The following arguments are supported:

  • org - (Optional) The name of organization to which the VDC belongs. Optional if defined at provider level.
  • name - (Required) A unique name for the user.
  • password - (Optional, but required if password_file was not given) The user password. This value is never returned on read. It is inspected on create and modify. To modify, fill with a different value. Note that if you remove the password on update, Terraform will indicate that a change was occurring, but the empty password will be ignored by vCD.
  • password_file (Optional, but required if password was not given). A text file containing the password. Recommended usage: after changing the password, run an apply again with the password blank. Using this property instead of password has the advantage that the sensitive data is not saved into Terraform state file. The disadvantage is that a password change requires also changing the file name.
  • provider_type - (Optional) Identity provider type for this this user. One of: INTEGRATED, SAML, OAUTH. The default is INTEGRATED.
  • role - (Required) The role of the user. Role names can be retrieved from the organization. Both built-in roles and custom built can be used. The roles normally available are:
  • full_name - (Optional) The full name of the user.
  • description - (Optional) An optional description of the user.
  • telephone - (Optional) The Org User telephone number.
  • email_address - (Optional) The Org User email address. Needs to be a properly formatted email address.
  • instant_messaging - (Optional) The Org User instant messaging.
  • enabled - (Optional) True if the user is enabled and can log in. The default is true.
  • is_group_role - (Optional) True if this user has a group role.. The default is false.
  • is_locked - (Optional)aIf the user account has been locked due to too many invalid login attempts, the value will change to true (only the system can lock the user). To unlock the user re-set this flag to false.
  • take_ownership - (Optional) Take ownership of user's objects on deletion.
  • deployed_vm_quota - (Optional) Quota of vApps that this user can deploy. A value of 0 specifies an unlimited quota. The default is 10.
  • stored_vm_quota - (Optional) Quota of vApps that this user can store. A value of 0 specifies an unlimited quota. The default is 10.

» Attribute Reference

The following attributes are exported on this resource:

  • id - The ID of the Organization user

» Importing

An existing user can be imported into this resource via supplying the full dot separated path for an org user.

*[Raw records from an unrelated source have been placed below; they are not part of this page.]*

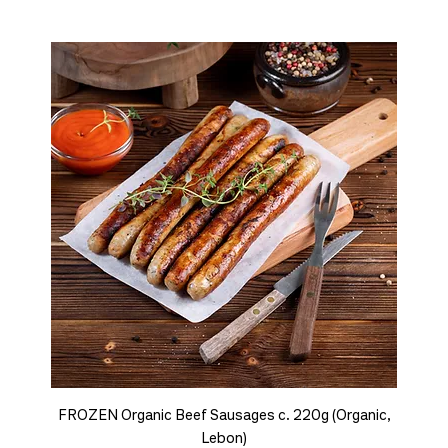
FROZEN Organic Beef Sausages c. 220g (Organic,
Lebon)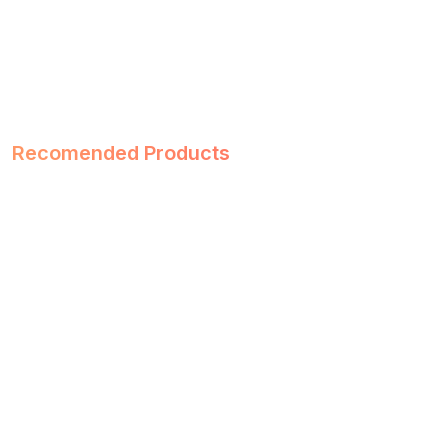
Recomended Products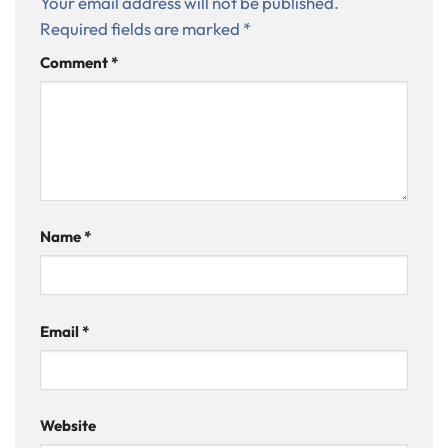
Your email address will not be published.
Required fields are marked
*
Comment
*
Name
*
Email
*
Website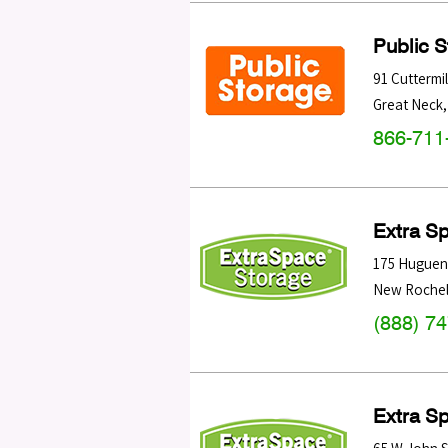
Public 
91 Cuttermi
Great Neck
866-711
Extra S
175 Huguen
New Rochel
(888) 7
Extra S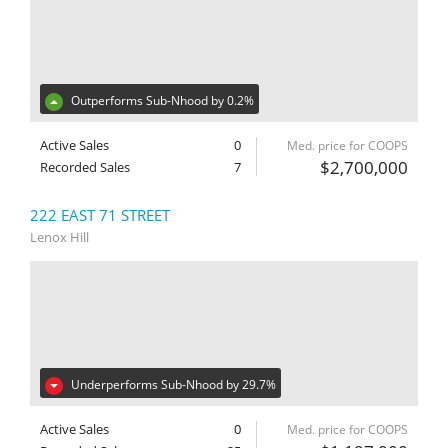
Outperforms Sub-Nhood by 0.2%
Active Sales
0
Med. price for COOPS
$2,700,000
Recorded Sales
7
222 EAST 71 STREET
Lenox Hill
Underperforms Sub-Nhood by 29.7%
Active Sales
0
Med. price for COOPS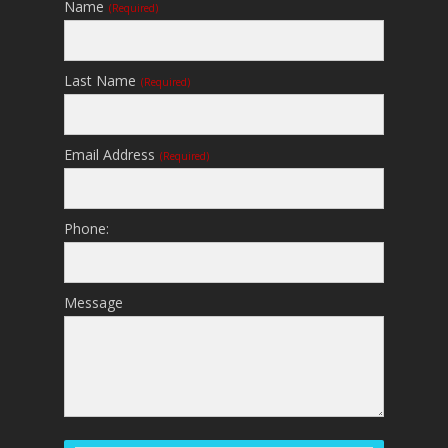
Name
(required)
Last Name
(required)
Email Address
(required)
Phone:
Message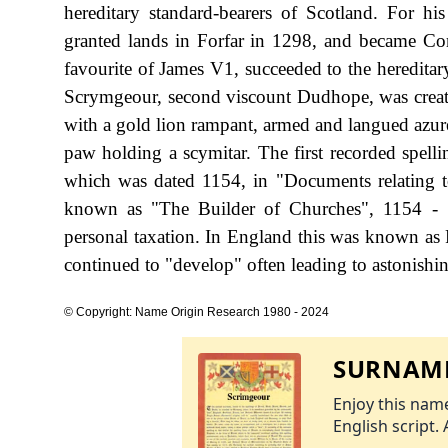
hereditary standard-bearers of Scotland. For hi
granted lands in Forfar in 1298, and became Co
favourite of James V1, succeeded to the hereditar
Scrymgeour, second viscount Dudhope, was create
with a gold lion rampant, armed and langued azure,
paw holding a scymitar. The first recorded spelli
which was dated 1154, in "Documents relating t
known as "The Builder of Churches", 1154 - 
personal taxation. In England this was known as 
continued to "develop" often leading to astonishing
© Copyright: Name Origin Research 1980 - 2024
SURNAME
Enjoy this name
English script.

For example, using this structure, representing an existing user that was not created using Terraform:

resource "vcd_org_user" "my-org-admin" {
  org  = "my-org"
  name = "my-org-admin"
  role = "Organization Administrator"

You can import such user into terraform state using this command

terraform import vcd_org_user.my-org-admin my-org.my-org-admin

NOTE: the default separator (.) can be changed using Provider.import_separator or variable VCD_IMPORT_SEPARATOR

The state (in terraform.tfstate) would look like this:

  "version": 4,
  "terraform_version": "0.12.0",
  "serial": 1,
  "lineage": "f3fb8d07-8fe5-4fe3-3afe-c9050ffe68f6",
  "outputs": {},
  "resources": [
      "mode": "managed",
      "type": "vcd_org_user",
      "name": "my-org-user",
      "provider": "provider.vcd",
      "instances": [
          "schema_version": 0,
          "attributes": {
            "deployed_vm_quota": 50,
            "description": "This is my-org main user",
            "email_address": "my-org-admin@mycompany.com",
            "full_name": "My Org Admin",
            "id": "urn:vcloud:user:5fd69dfa-6bbe-40a6-9ee3-70448b6601ef",
            "instant_messaging": "@my_org_admin",
            "enabled": true,
            "is_group_role": false,
            "is_locked": false,
            "name": "my-org-user",
            "org": "my-org",
            "password": null,
            "password_file": null,
            "provider_type": "INTEGRATED",
            "role": "Organization Administrator",
            "stored_vm_quota": 50,
            "take_ownership": null,
            "telephone": "123-456-7890"

After that, you can expand the configuration file and either update or delete the user as needed. Running terraform plan at this stage will show the difference between the minimal configuration file and the user's stored properties.